Treść zadania | Przepisz wszystkie dane podane niżej, zamieniając każde wystąpienie „torso” na „upper body” i nie zmieniając niczego poza tym. Obrazy pomiń w odpowiedzi.

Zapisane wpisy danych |
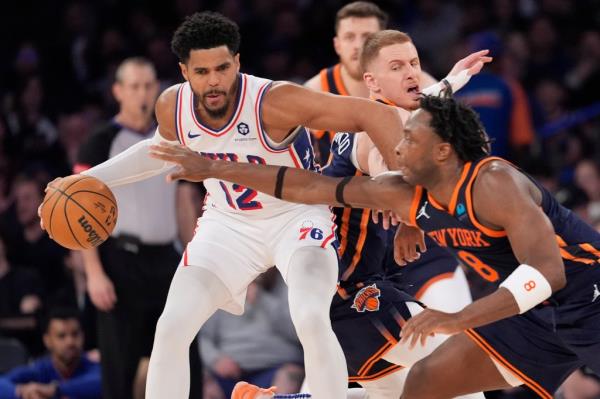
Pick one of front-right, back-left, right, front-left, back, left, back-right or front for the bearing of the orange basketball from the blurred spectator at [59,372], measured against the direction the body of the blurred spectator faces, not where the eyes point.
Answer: front-right

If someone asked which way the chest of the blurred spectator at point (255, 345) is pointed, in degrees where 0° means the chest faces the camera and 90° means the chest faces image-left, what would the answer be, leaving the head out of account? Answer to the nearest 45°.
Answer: approximately 0°

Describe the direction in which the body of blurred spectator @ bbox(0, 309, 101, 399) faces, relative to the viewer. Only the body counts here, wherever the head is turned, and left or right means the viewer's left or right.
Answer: facing the viewer and to the right of the viewer

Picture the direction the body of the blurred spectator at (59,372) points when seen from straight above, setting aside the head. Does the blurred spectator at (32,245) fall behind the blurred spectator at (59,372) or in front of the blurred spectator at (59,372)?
behind

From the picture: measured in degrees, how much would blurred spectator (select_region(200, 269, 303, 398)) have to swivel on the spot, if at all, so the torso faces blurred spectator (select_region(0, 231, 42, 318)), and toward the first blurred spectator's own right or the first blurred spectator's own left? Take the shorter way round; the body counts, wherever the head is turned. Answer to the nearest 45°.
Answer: approximately 90° to the first blurred spectator's own right

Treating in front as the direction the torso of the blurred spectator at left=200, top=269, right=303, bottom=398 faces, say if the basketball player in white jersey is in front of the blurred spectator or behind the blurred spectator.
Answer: in front

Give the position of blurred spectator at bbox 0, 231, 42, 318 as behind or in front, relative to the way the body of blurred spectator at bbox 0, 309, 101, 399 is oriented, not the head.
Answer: behind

Wynik zadania |
Pick one of front-right, back-left, right, front-left, back, left, back-right or front for the bearing of the orange basketball from the blurred spectator at [59,372], measured against the direction the body of the blurred spectator faces, not where the eyes point.
Answer: front-right

If someone asked which way the chest of the blurred spectator at point (255, 345) is pointed, in degrees where 0° means the chest faces the camera and 90° means the chest faces image-left, what would the answer be, leaving the head out of account? Answer to the nearest 45°.
Answer: approximately 0°

Describe the direction in which the body of blurred spectator @ bbox(0, 309, 101, 399) faces, relative to the viewer. Only the body counts here, wherever the head is turned, and left or right means the viewer's left or right.
Answer: facing the viewer and to the right of the viewer

Picture the direction the body of the blurred spectator at (59,372) points when seen from straight above, setting aside the head. Does the blurred spectator at (32,245) fall behind the blurred spectator at (59,372) or in front of the blurred spectator at (59,372)?
behind

From the picture: measured in degrees, how much would blurred spectator (select_region(200, 269, 303, 398)) have to swivel on the spot, if at all, so the upper body faces blurred spectator (select_region(0, 231, 42, 318)), and toward the first blurred spectator's own right or the first blurred spectator's own left? Take the shorter way round; the body counts, wherever the head is turned. Answer to the nearest 45°.
Answer: approximately 90° to the first blurred spectator's own right

Treating in front as the direction the upper body of the blurred spectator at left=200, top=269, right=303, bottom=398 faces, say if the basketball player in white jersey is in front of the blurred spectator or behind the blurred spectator.
Answer: in front

Give the position of blurred spectator at bbox 0, 231, 42, 318 as behind or in front, relative to the way the body of blurred spectator at bbox 0, 309, 101, 399 is oriented, not the head.
Answer: behind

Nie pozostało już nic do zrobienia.